WORK ORDER:
Retype all the records below exactly as they are, with no image carried over.

** RECORDED INFORMATION follows **

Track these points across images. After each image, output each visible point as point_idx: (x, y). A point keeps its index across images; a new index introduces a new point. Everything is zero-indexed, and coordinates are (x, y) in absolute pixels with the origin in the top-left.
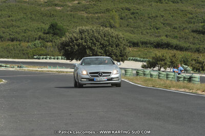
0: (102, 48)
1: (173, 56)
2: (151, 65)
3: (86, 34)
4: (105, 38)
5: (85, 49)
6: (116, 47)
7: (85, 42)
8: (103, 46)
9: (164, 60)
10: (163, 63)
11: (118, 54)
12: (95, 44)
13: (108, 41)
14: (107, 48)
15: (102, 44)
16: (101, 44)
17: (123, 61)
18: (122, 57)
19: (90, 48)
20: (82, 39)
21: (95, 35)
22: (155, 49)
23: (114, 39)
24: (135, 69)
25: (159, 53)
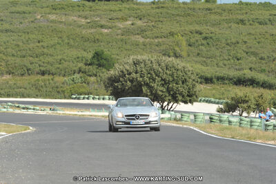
0: (163, 85)
1: (259, 97)
2: (230, 108)
3: (142, 65)
4: (168, 72)
5: (141, 86)
6: (183, 83)
7: (141, 77)
8: (165, 82)
9: (247, 101)
10: (245, 105)
11: (185, 93)
12: (154, 80)
13: (172, 75)
14: (171, 86)
15: (164, 80)
16: (162, 80)
17: (191, 102)
18: (190, 98)
19: (147, 85)
20: (136, 73)
21: (154, 66)
22: (235, 87)
23: (179, 73)
24: (208, 114)
25: (240, 92)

** End of RECORDED INFORMATION **

REPLY:
Track these points across images. After each image, output each visible point as point_idx: (x, y). A point keeps its index across images; a new index introduces a new point. Everything is zero-indexed, and coordinates are (x, y) in absolute pixels with the origin in the top-left.
0: (102, 48)
1: (173, 56)
2: (151, 65)
3: (86, 34)
4: (105, 38)
5: (85, 49)
6: (116, 47)
7: (85, 42)
8: (103, 46)
9: (164, 60)
10: (163, 63)
11: (118, 54)
12: (95, 44)
13: (108, 41)
14: (107, 48)
15: (102, 44)
16: (101, 44)
17: (123, 61)
18: (122, 57)
19: (90, 48)
20: (82, 39)
21: (95, 35)
22: (155, 49)
23: (114, 39)
24: (135, 69)
25: (159, 53)
0: (163, 85)
1: (259, 97)
2: (230, 108)
3: (142, 65)
4: (168, 72)
5: (141, 86)
6: (183, 83)
7: (141, 77)
8: (165, 82)
9: (247, 101)
10: (245, 105)
11: (185, 93)
12: (154, 80)
13: (172, 75)
14: (171, 86)
15: (164, 80)
16: (162, 80)
17: (191, 102)
18: (190, 98)
19: (147, 85)
20: (136, 73)
21: (154, 66)
22: (235, 87)
23: (179, 73)
24: (208, 114)
25: (240, 92)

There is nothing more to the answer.